● **LISTE DES TÂCHES**
#1 D'après le texte choisi, de quel parti M. Baadiko est-il le président ?
#2 Veuillez indiquer si chacune des affirmations suivantes concorde avec le texte choisi, par oui ou par non, en citant les mots qui le montrent. (a) Selon M. Baadiko, l'UFD ne se porte pas mal. (b) Pour mobiliser des militants, l'UFD a choisi les discours ethniques. (c) Les nouveaux militants de l'UFD viennent uniquement de l'étranger.

┌─ TEXTE CHOISI

Le président du parti Union des Forces Démocratiques (UFD) qui a pourtant soutenu le chef de l’Etat en 2015 critique la manière par laquelle la Guinée est gérée sous le magister de l’ancien opposant historique. Dans cet entretien qu’il nous a accordé, l’opposant dénonce le « mariage » RPG-UFDG dans la violation des lois du pays. Constitution, troisième mandat, communales, élections législatives, Baddiko parle.
Monsieur Baadiko, Comment se porte votre parti, l’UFD ?
Notre parti ne se porte pas mal. Surtout dans ce contexte de défiance totale de la population face aux partis politiques. Pour mobiliser des militants, nous n’avons pas choisi la facilité : les discours ethniques, la démagogie et les fausses promesses ou encore la corruption. Nous observons que depuis un certain temps, de plus en plus de citoyennes et de citoyens adhèrent aux idéaux de l’UFD et s’engagent dans la lutte pour une Guinée fraternelle, progressiste, débarrassée de la corruption et des injustices. Un peu partout à travers le territoire et à l’étranger, de nouveaux militants viennent à l’UFD.
Récemment vous avez exprimé des griefs sur la constitution de 2010. Selon vous quels sont ces manquements ?

└─
┌─ MATÉRIEL FOURNI

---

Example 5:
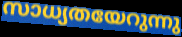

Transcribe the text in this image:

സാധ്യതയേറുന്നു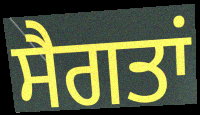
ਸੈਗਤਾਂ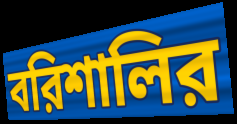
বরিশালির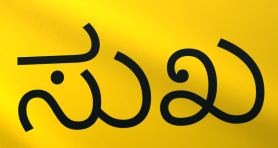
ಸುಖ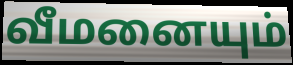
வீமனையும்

└─
┌─ MATÉRIEL FOURNI

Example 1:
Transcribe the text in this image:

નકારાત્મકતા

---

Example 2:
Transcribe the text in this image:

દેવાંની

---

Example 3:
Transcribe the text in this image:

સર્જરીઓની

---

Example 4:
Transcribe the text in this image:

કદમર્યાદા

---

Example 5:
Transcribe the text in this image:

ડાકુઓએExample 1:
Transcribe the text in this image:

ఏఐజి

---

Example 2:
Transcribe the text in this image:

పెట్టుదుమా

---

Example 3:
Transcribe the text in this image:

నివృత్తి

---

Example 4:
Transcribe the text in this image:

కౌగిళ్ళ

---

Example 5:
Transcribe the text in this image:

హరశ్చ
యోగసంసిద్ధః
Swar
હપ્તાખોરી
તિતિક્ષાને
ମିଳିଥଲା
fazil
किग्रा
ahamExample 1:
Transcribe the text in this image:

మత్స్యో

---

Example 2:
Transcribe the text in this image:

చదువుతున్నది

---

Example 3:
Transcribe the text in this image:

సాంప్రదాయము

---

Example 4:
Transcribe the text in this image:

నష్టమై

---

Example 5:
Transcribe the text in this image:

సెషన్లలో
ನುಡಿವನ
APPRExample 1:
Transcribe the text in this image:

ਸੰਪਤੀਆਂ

└─

● **RÉSULTATS DE L'EXERCICE**
#1 De l'Union des Forces Démocratiques (UFD).

#2
(a) Oui : « Notre parti ne se porte pas mal. »
(b) Non : « nous n’avons pas choisi la facilité : les discours ethniques, la démagogie et les fausses promesses ou encore la corruption. »
(c) Non : « Un peu partout à travers le territoire et à l’étranger, de nouveaux militants viennent à l’UFD. »